WHAT THE TASK REQUIRES –
Rewrite the data below with each "elbow" renamed "arm joint". Leave everything else as it is, and don't include the pictures.

GIVEN RECORDS –

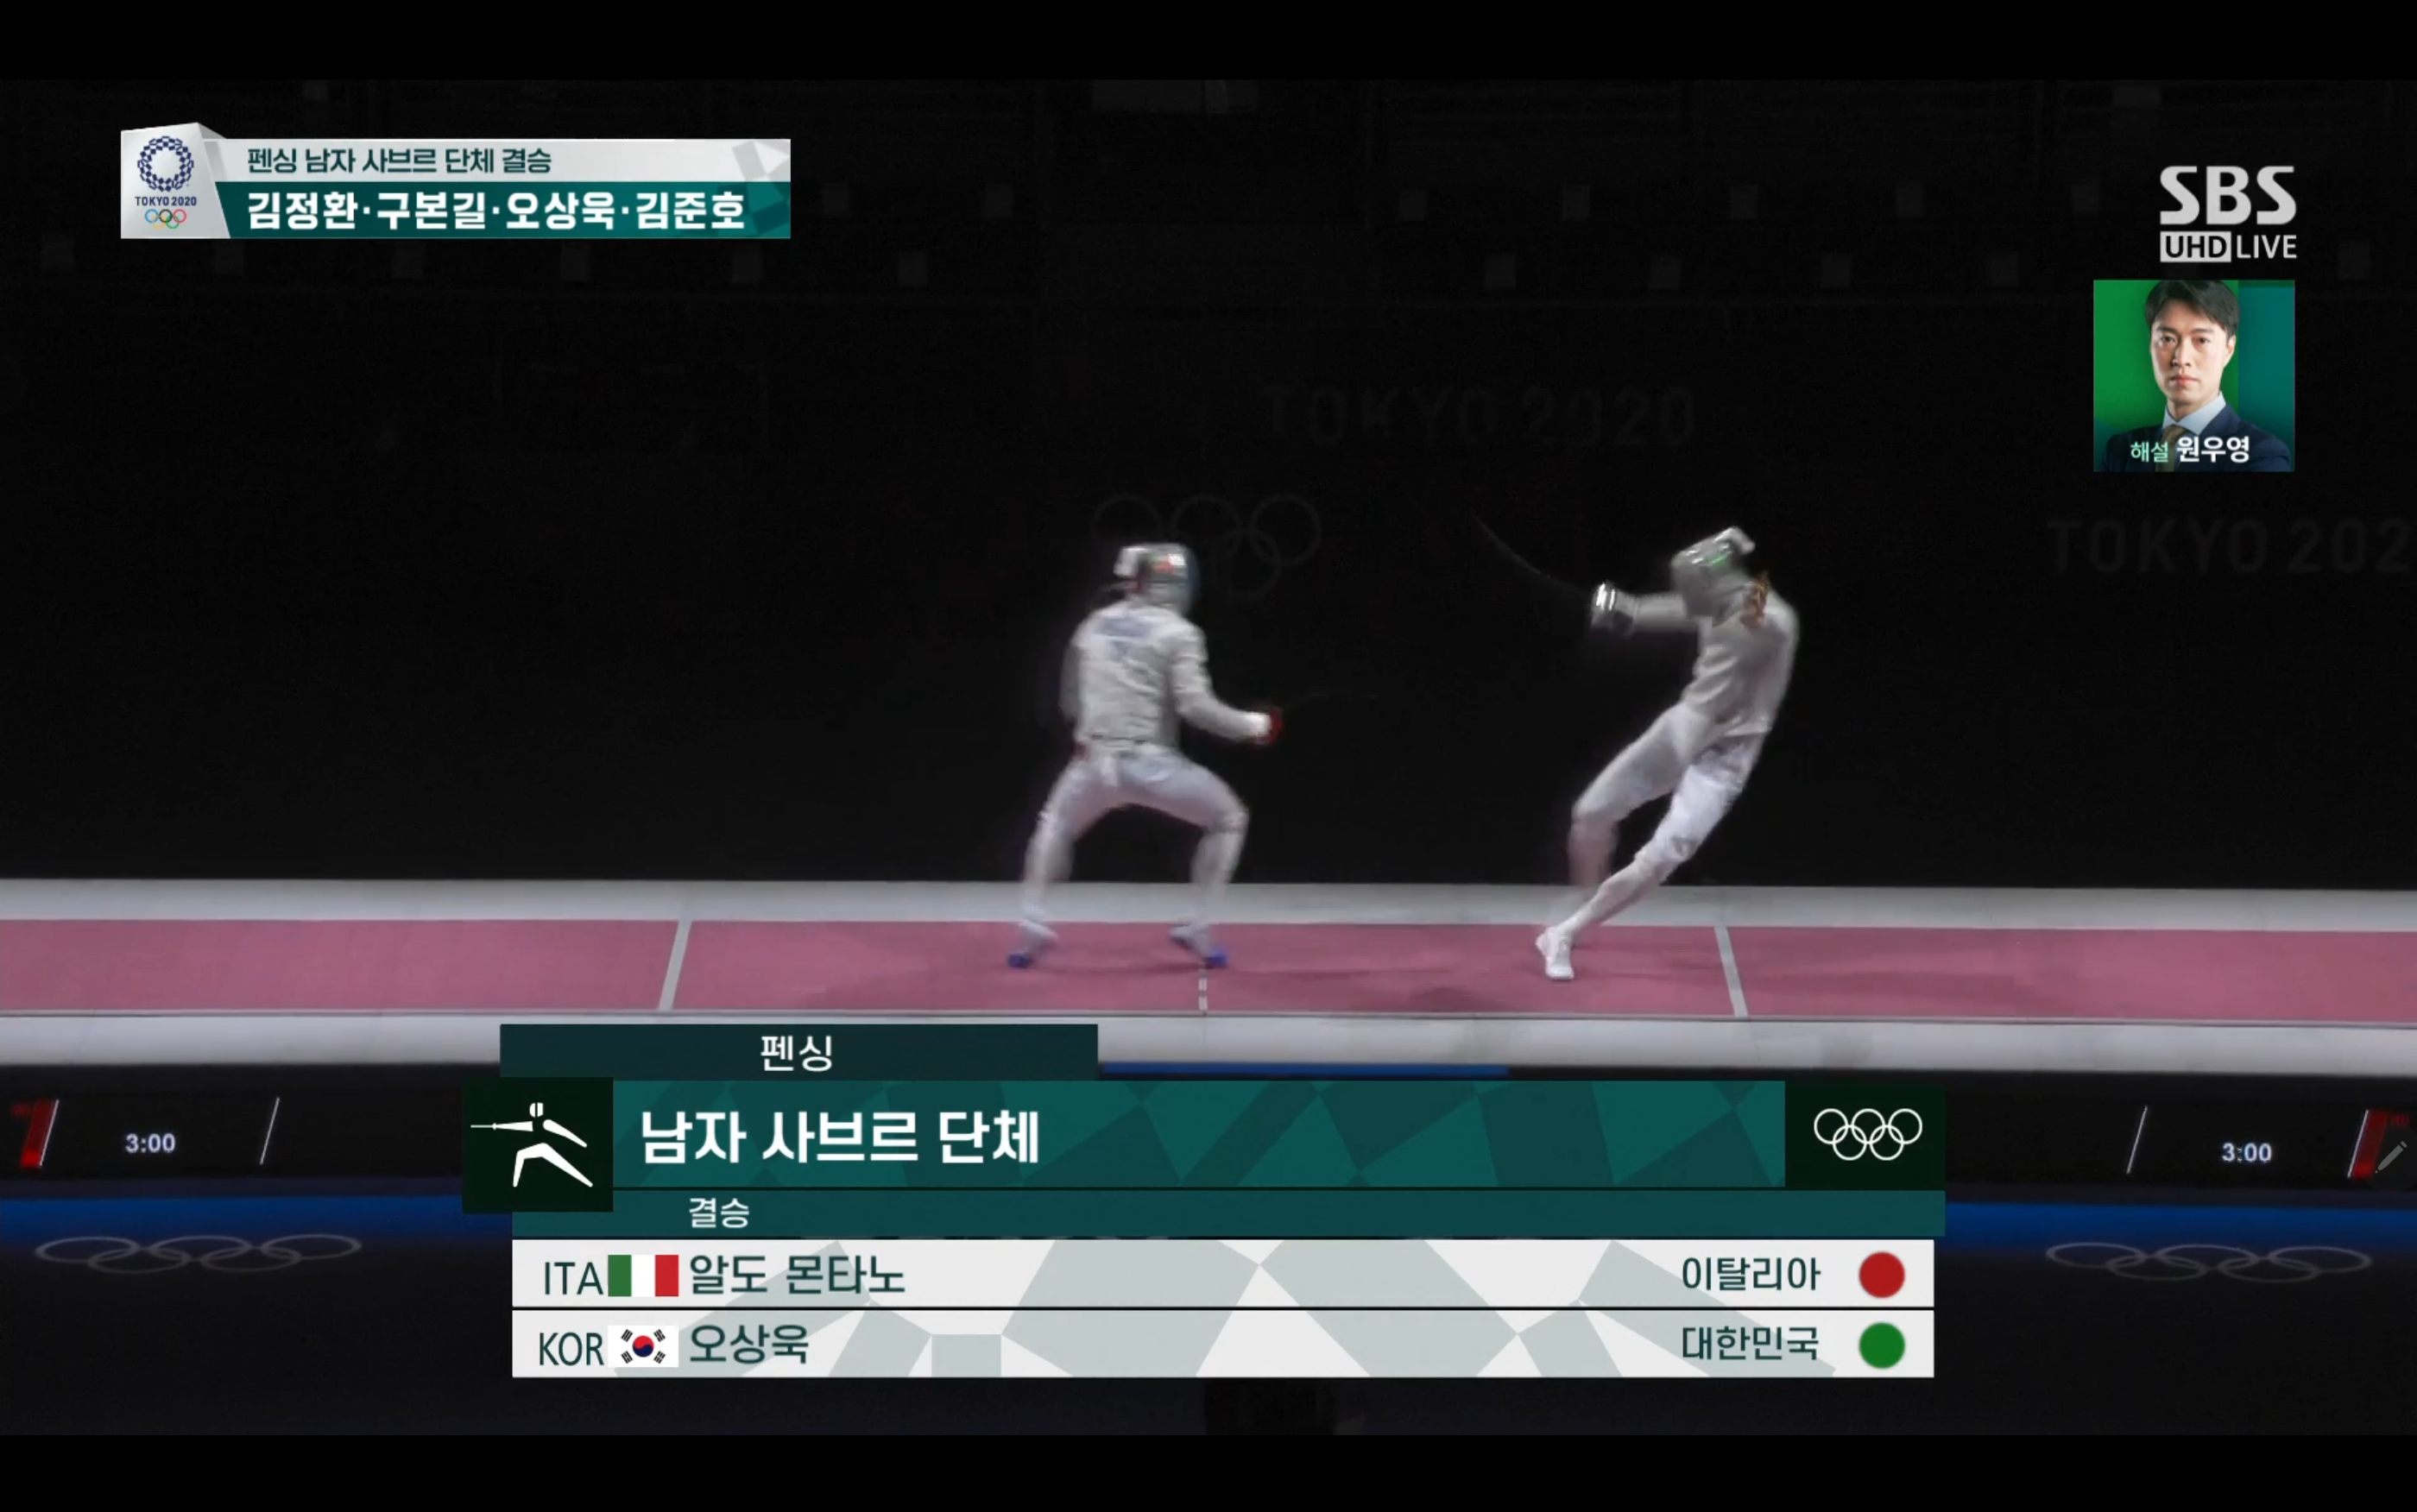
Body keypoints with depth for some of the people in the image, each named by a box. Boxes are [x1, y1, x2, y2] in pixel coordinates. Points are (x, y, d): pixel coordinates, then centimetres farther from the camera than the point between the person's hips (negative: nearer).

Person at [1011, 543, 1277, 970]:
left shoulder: (1094, 626, 13)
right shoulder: (1178, 632, -2)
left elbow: (1072, 702, 20)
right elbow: (1195, 706, -13)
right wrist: (1252, 725, -1)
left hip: (1096, 762, 4)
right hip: (1151, 765, -4)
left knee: (1056, 827, 30)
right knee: (1229, 821, 17)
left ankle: (1034, 928, 13)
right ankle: (1198, 927, 11)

EXERCISE SOLUTION –
Body keypoints with depth for some of the people in the image, each named by a box. Boxes are [x1, y1, x2, y2] in pixel coordinates. Points are (x, y, d): pixel coordinates, then centimetres farther from the camera than the point between the person's hips (negative: nearer).

Person at [1011, 543, 1277, 970]:
left shoulder: (1094, 626, 13)
right shoulder: (1178, 632, -2)
left arm joint: (1072, 702, 20)
right arm joint: (1195, 706, -13)
right wrist: (1252, 725, -1)
left hip: (1096, 762, 4)
right hip: (1151, 765, -4)
left knee: (1056, 827, 30)
right knee: (1229, 821, 17)
left ankle: (1034, 928, 13)
right ankle: (1198, 927, 11)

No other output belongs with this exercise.